Assemblée de l'OTAN : La présence de forces au Kosovo peut encore être renforcée à la lumière des événements

De nombreux risques sont mis en garde au Kosovo et en Bosnie-Herzégovine s'il n'y a pas d'engagement supplémentaire de l'Union européenne et de l'OTAN, a déclaré un rapport de l'Assemblée parlementaire de l'OTAN. L'absence de normalisation des relations entre le Kosovo et la Serbie est citée comme la question la plus difficile pour la région des Balkans occidentaux. Pour cela, l'OTAN a été appelée et [...]
De nombreux risques sont mis en garde au Kosovo et en Bosnie-Herzégovine s'il n'y a pas d'engagement supplémentaire de l'Union européenne et de l'OTAN, a déclaré un rapport de l'Assemblée parlementaire de l'OTAN. L'absence de normalisation des relations entre le Kosovo et la Serbie est citée comme la question la plus difficile pour la région des Balkans occidentaux.
Pour cela, l'OTAN et l'UE ont été invitées à exercer une pression sur le Kosovo, la Serbie pour la mise en œuvre de l'accord de base et de l'accord d'annexe d'Ohrid
Les incidents dans le nord du Kosovo sont des sonneries d'alarme pour la communauté internationale en ce qui concerne la gravité des défis persistants dans les Balkans occidentaux, comme l'a constaté le rapport de fin d'année de l'Assemblée parlementaire de l'OTAN.
L'auteur de ce document, le seigneur de Grande-Bretagne, Mark Lancaster, met en lumière les causes et les moteurs actuels des principaux défis en matière de sécurité.
Le Kosovo et la Bosnie-Herzégovine sont considérés comme des pays à fort potentiel de violence en raison de problèmes interethniques et de rapports avec la Serbie.
“Viti 2023 a témoigné du retour considérable d'affrontements violents dans le nord du Kosovo. Les incidents ont sonné comme un appel d'alarme à la communauté internationale pour la gravité des défis persistants dans les Balkans occidentaux. Dans la région où presque tous les États et territoires recherchent un avenir euro-atlantique, les questions non résolues au Kosovo et en Bosnie-Herzégovine doivent relancer l'attention importante des alliés : les Alliés doivent s'accorder avec le potentiel de déstabilisation plus large qui présente ces défis”, écrit dans le rapport intitulé “Balkans occidentaux : Défis de sécurité généraux au seuil de l'OTAN”, rapporte la KOHA.

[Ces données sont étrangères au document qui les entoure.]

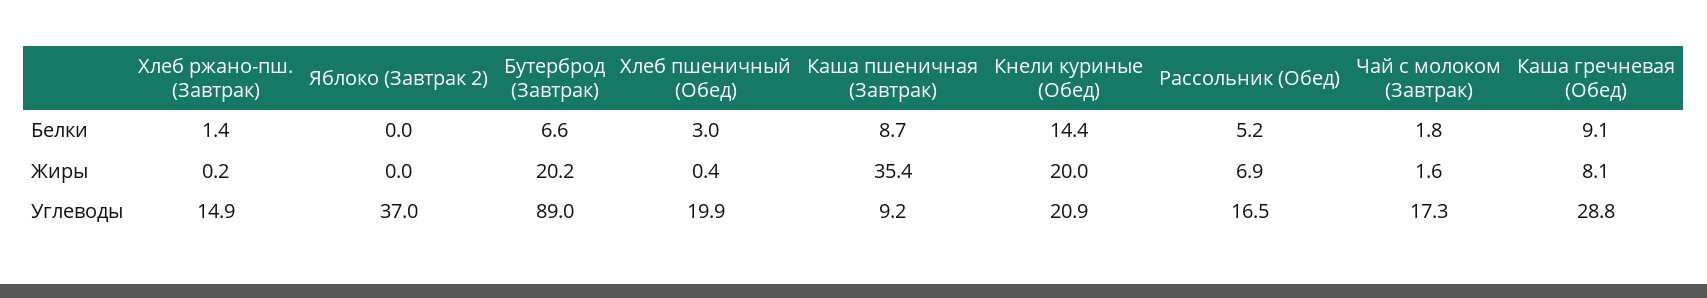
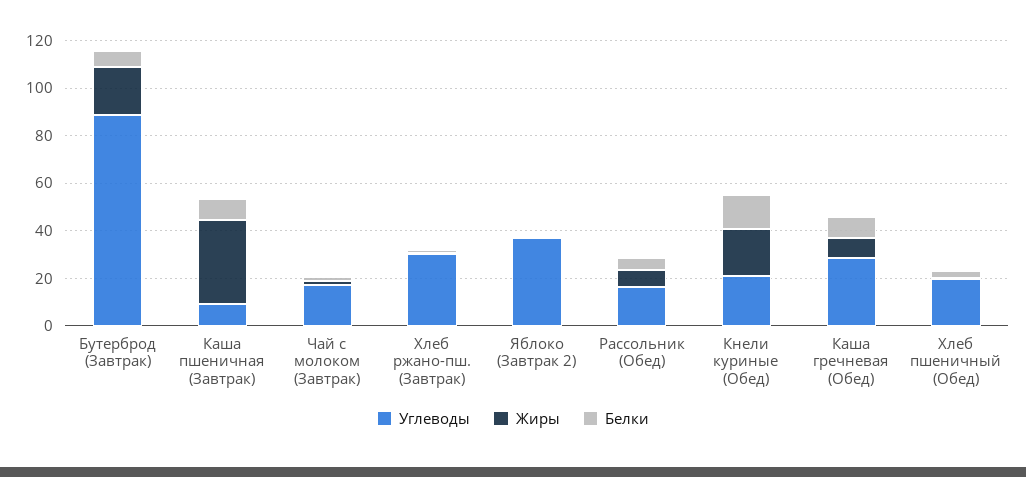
  {
    "Белки": {
      "Хлеб ржано-пш. (Завтрак)": 1.4,
      "Яблоко (Завтрак 2)": 0,
      "Бутерброд (Завтрак)": 6.6,
      "Хлеб пшеничный (Обед)": 3,
      "Каша пшеничная (Завтрак)": 8.7,
      "Кнели куриные (Обед)": 14.4,
      "Рассольник (Обед)": 5.2,
      "Чай с молоком (Завтрак)": 1.8,
      "Каша гречневая (Обед)": 9.1
    },
    "Жиры": {
      "Хлеб ржано-пш. (Завтрак)": 0.2,
      "Яблоко (Завтрак 2)": 0,
      "Бутерброд (Завтрак)": 20.2,
      "Хлеб пшеничный (Обед)": 0.4,
      "Каша пшеничная (Завтрак)": 35.4,
      "Кнели куриные (Обед)": 20,
      "Рассольник (Обед)": 6.9,
      "Чай с молоком (Завтрак)": 1.6,
      "Каша гречневая (Обед)": 8.1
    },
    "Углеводы": {
-     "Хлеб ржано-пш. (Завтрак)": 14.9,
+     "Хлеб ржано-пш. (Завтрак)": 30,
      "Яблоко (Завтрак 2)": 37,
      "Бутерброд (Завтрак)": 89,
      "Хлеб пшеничный (Обед)": 19.9,
      "Каша пшеничная (Завтрак)": 9.2,
      "Кнели куриные (Обед)": 20.9,
      "Рассольник (Обед)": 16.5,
      "Чай с молоком (Завтрак)": 17.3,
      "Каша гречневая (Обед)": 28.8
    }
  }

L'absence de mesures visant à normaliser les relations entre Belgrade et Pristina est considérée comme la question la plus difficile et la plus instable de la région.
“Il a de nombreux impacts immédiats significatifs: il empêche les deux pays de faire avancer leurs processus d'adhésion à l'UE, est un facteur important de l'instabilité régionale, un obstacle à une coopération économique régionale plus étroite et plus efficace, et un facteur de vide de pouvoir qui permet aux réseaux criminels d'exploiter la région comme routes, l'arène et la zone de trafic d'armes, de drogue et de personnes”, selon le rapport.

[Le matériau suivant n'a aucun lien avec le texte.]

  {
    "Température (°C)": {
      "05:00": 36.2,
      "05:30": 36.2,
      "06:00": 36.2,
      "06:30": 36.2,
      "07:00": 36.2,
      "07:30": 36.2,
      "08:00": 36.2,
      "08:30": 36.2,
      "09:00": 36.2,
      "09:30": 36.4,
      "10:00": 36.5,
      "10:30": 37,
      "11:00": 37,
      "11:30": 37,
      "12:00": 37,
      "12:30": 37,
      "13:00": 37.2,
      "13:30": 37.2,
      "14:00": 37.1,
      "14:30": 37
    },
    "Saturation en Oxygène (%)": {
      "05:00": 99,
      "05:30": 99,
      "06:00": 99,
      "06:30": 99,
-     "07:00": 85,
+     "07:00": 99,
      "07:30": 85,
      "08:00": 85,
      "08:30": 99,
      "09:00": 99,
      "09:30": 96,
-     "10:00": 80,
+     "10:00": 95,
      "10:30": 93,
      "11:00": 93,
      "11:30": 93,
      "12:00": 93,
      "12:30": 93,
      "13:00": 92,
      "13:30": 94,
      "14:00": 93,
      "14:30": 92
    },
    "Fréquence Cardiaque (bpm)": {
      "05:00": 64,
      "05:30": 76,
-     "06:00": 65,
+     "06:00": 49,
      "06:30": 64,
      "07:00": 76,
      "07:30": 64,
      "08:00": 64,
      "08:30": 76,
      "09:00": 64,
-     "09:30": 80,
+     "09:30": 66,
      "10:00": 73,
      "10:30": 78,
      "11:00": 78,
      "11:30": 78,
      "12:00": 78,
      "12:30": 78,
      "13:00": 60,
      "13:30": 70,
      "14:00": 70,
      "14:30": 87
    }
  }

Selon le document, le Kosovo-Serbie est au cœur de deux questions essentielles : la non-reconnaissance du Kosovo par la Serbie, ainsi que l'approche du gouvernement du Kosovo vis-à-vis des municipalités du nord peuplées de Serbes.
En ce qui concerne les risques, il est également recommandé que l'OTAN envisage d'ajouter des troupes au Kosovo et en Bosnie-Herzégovine.

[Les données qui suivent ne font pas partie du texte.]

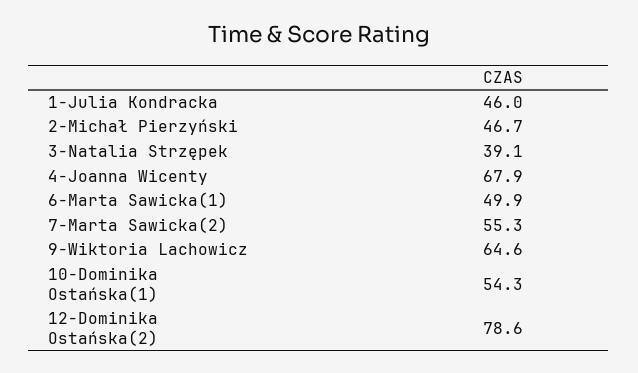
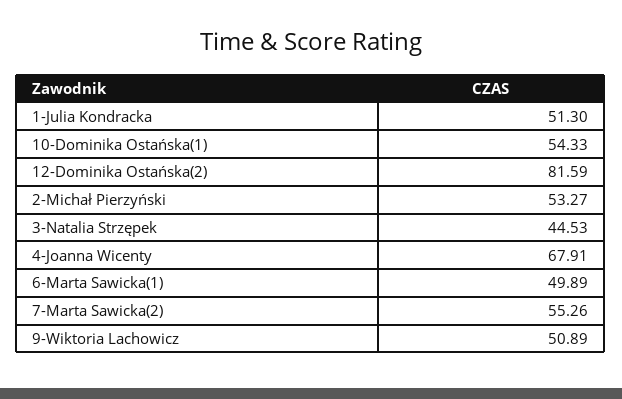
  {
-   "1-Julia Kondracka": 46,
+   "1-Julia Kondracka": 51.3,
-   "2-Michał Pierzyński": 46.7,
+   "2-Michał Pierzyński": 53.27,
-   "3-Natalia Strzępek": 39.1,
+   "3-Natalia Strzępek": 44.53,
    "4-Joanna Wicenty": 67.91,
    "6-Marta Sawicka(1)": 49.89,
    "7-Marta Sawicka(2)": 55.26,
-   "9-Wiktoria Lachowicz": 64.6,
+   "9-Wiktoria Lachowicz": 50.89,
    "10-Dominika Ostańska(1)": 54.33,
-   "12-Dominika Ostańska(2)": 78.6
+   "12-Dominika Ostańska(2)": 81.59
  }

La présence des forces de l'OTAN au Kosovo peut encore être renforcée compte tenu du développement des événements sur le terrain et dans la région: les Alliés et l'UE peuvent travailler ensemble pour garantir des forces plus adaptées à leurs objectifs au Kosovo et en Bosnie-Herzégovine. L'attention des alliés au Kosovo ne peut être ignorée. La priorité a potentiellement plus de forces, bien positionnées. L'opération de la KFOR a un rôle important à jouer, qui va au-delà de la lutte contre la violence, car elle sert également de canal de contacts positifs et de renforcement de la confiance avec toutes les communautés du Kosovo et de la Serbie”, écrit dans le rapport.